W Istambule kandydata AKP Binali Yıldırıma pokonał wystawiony przez Partię Ludowo-Republikańską (CHP) Ekrem İmamoğlu. Niedzielne zwycięstwo w Istambule kandydata opozycji wynika m.in. z decyzji prokurdyjskiej Ludowej Partii Demokratycznej (HDP) o wycofaniu swojego kandydata z wyścigu o fotel prezydencki w największym mieście Turcji.
– To te kilka procent poparcia, które w poprzednich wyborach zdobył kandydat HDP, przesądziło o zwycięstwie kandydata opozycji – mówi w rozmowie z „Gazetą Polską Codziennie” Witold Repetowicz, ekspert ds. Bliskiego Wschodu.
CHP odniosła również zwycięstwo w stolicy Turcji. Jej kandydat Mansor Yavaş pokonał w walce o fotel prezydenta Ankary polityka AKP Mehmeta Özhaseki. W trzecim największym tureckim mieście Izmirze również wygrał kandydat CHP Mustafa Tunç Soyer.

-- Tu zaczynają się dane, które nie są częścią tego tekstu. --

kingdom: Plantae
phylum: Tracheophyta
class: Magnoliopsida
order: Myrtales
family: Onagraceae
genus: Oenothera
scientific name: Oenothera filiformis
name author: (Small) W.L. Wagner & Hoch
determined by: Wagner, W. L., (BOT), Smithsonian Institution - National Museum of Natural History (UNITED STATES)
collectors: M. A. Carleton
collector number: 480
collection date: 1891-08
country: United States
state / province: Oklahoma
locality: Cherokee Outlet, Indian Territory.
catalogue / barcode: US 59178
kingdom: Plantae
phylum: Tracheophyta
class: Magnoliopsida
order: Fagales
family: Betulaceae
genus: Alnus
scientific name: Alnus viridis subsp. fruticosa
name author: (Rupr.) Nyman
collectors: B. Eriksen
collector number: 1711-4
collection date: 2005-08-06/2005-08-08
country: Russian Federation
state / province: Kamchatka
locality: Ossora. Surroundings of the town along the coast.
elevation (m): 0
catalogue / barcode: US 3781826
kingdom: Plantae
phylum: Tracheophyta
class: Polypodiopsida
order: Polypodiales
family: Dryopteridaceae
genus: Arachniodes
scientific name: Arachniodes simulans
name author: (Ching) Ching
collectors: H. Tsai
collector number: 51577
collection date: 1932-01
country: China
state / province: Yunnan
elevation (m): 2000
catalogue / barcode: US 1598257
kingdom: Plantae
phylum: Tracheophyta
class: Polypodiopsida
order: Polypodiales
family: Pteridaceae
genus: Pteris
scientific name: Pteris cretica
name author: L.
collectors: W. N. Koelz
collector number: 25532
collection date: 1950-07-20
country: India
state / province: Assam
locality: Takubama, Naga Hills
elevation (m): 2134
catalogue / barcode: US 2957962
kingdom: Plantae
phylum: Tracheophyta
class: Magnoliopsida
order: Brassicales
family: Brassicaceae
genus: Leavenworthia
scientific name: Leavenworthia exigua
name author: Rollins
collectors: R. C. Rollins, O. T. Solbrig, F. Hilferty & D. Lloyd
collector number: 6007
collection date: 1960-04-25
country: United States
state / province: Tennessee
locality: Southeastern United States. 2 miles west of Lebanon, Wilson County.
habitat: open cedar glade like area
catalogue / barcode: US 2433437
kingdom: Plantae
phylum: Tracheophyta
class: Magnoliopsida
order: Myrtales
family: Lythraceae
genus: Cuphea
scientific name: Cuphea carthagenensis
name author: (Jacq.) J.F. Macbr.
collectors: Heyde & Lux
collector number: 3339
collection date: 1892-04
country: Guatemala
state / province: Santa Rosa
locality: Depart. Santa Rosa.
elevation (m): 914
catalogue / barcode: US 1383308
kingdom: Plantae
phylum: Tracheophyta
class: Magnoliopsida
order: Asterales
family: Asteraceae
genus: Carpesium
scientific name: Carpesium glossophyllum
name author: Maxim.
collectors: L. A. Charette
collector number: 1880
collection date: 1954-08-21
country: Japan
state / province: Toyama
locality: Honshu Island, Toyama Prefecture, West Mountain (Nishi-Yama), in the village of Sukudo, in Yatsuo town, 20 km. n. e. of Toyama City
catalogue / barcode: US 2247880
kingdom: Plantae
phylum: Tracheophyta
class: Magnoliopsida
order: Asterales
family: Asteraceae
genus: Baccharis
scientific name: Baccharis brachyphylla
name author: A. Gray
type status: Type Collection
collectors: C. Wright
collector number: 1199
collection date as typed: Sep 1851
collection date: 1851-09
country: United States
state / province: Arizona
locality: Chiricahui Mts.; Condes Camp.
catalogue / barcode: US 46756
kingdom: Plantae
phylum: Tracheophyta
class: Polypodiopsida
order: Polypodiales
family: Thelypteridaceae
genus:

Porażka w takim mieście jak Stambuł to symboliczny cios dla prezydenta Erdoğana, który był jego burmistrzem w latach 1994–1998. Jak jednak zauważył szef AKP, „nawet jeśli nie zwyciężyliśmy w wyborach w Stambule, to i tak odnieśliśmy zwycięstwo w większości okręgów wyborczych”.